I’ve just looked at their fixtures that season and was astonished to learn that not only were Everton second in the league at that point, but were also unbeaten in November. In fact, they went unbeaten for 19 games until Coventry did for them two days before Christmas.

I can’t remember feeling that in the ground. I knew Everton were a decent outfit, but nothing so all conquering. Maybe their lot had been burned before and were suspicious of a good start. Maybe it was just typical that them across the park had chosen this season to provide one of the greatest sides in our/their history.

They ended up in fourth place, but any interest I had in them end had long since waned come May. I knew where my true loyalties lay.

I’ve often wondered if that game was Tom’s attempt to rid me of my Redness – to get me to the ‘School of Science’ first and use its trappings to cement an unswerving devotion.

Any hope of that ended when, on the bus home, I asked how Liverpool got on. They’d beaten QPR at Loftus Road with Ray Kennedy, already a hero, scoring the second in a 3-1 win. I punched the air at the news and asked if we could go to Anfield next as ‘they’ had Man City the following Saturday. His face fell and he was quiet for the rest of the journey home.

I’d be the same if any offspring of mine made eyes at them.

But Anfield had to wait for three more seasons. Just before my 13th birthday, Chee and I went to see the European Champions lose to a late Southampton goal. Anfield was quiet that day, but I didn’t care. Kevin Keegan played for Southampton and I got to see Kennedy, Souness and Dalglish on the same pitch. That pitch. The same rectangle. That, to coin a bloody awful phrase, meant more.

Tom would have been 75 last week. He died in 1996, the day before the final of Euro ‘96, following a short illness. He’d gone into hospital the previous Saturday with a suspected stomach ulcer, was diagnosed with lung cancer on the Wednesday and died three days later. He’d been allowed home for the weekend and passed away in his favourite armchair.

I’ve been thinking a lot about him recently. Maybe because I’m now the age he was when he left us, or maybe it’s because of this virus thing, I don’t know. I’d like to hear his take on the current situation.

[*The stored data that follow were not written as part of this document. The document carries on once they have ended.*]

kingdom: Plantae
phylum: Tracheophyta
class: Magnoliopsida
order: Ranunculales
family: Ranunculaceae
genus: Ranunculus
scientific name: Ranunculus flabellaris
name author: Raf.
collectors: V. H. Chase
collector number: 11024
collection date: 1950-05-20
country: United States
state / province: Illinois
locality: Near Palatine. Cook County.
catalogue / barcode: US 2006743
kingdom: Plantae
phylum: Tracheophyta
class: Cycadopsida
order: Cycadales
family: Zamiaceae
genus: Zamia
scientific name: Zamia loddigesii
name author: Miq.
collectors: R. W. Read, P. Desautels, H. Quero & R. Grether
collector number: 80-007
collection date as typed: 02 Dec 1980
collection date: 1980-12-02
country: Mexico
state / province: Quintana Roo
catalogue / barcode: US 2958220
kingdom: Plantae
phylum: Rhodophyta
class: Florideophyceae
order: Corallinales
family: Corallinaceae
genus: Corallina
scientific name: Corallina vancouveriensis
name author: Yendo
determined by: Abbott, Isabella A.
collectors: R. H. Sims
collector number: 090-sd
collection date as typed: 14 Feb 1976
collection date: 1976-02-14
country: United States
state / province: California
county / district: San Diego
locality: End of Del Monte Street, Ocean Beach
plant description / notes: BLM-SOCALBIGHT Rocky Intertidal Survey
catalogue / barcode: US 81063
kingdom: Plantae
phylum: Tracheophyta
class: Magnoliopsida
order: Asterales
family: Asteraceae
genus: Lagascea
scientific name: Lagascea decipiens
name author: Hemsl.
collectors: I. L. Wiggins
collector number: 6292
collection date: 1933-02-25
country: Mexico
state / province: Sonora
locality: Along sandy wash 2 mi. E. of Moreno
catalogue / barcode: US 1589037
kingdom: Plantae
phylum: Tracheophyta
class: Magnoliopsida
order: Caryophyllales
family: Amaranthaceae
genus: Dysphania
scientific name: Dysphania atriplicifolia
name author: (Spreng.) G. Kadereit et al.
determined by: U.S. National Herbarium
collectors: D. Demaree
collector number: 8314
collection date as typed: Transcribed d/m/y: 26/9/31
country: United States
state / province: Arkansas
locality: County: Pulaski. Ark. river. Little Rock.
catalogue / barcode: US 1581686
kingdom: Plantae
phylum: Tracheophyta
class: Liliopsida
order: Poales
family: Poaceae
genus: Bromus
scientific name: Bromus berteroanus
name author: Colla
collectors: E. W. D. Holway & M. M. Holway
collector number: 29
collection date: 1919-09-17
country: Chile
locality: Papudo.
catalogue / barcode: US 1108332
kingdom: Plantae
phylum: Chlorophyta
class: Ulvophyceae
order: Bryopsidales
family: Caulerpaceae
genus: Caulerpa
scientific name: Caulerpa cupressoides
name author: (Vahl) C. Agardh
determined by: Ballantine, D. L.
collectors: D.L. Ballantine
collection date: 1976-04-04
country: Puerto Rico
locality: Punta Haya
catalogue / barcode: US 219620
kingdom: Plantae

He was one of those typical Scousers hewn in the 1960s. Often cynical when faced with blind optimism, but conversely light and upbeat when a conversation became dark. The viciousness of Lennon, the light-as-a-feather McCartney in one entity.

Jürgen’s right. These are the people we should look to, and if a few weeks off the match saves them then we’ll gladly live with the frustration of no footy.

Stay safe and look after those around you.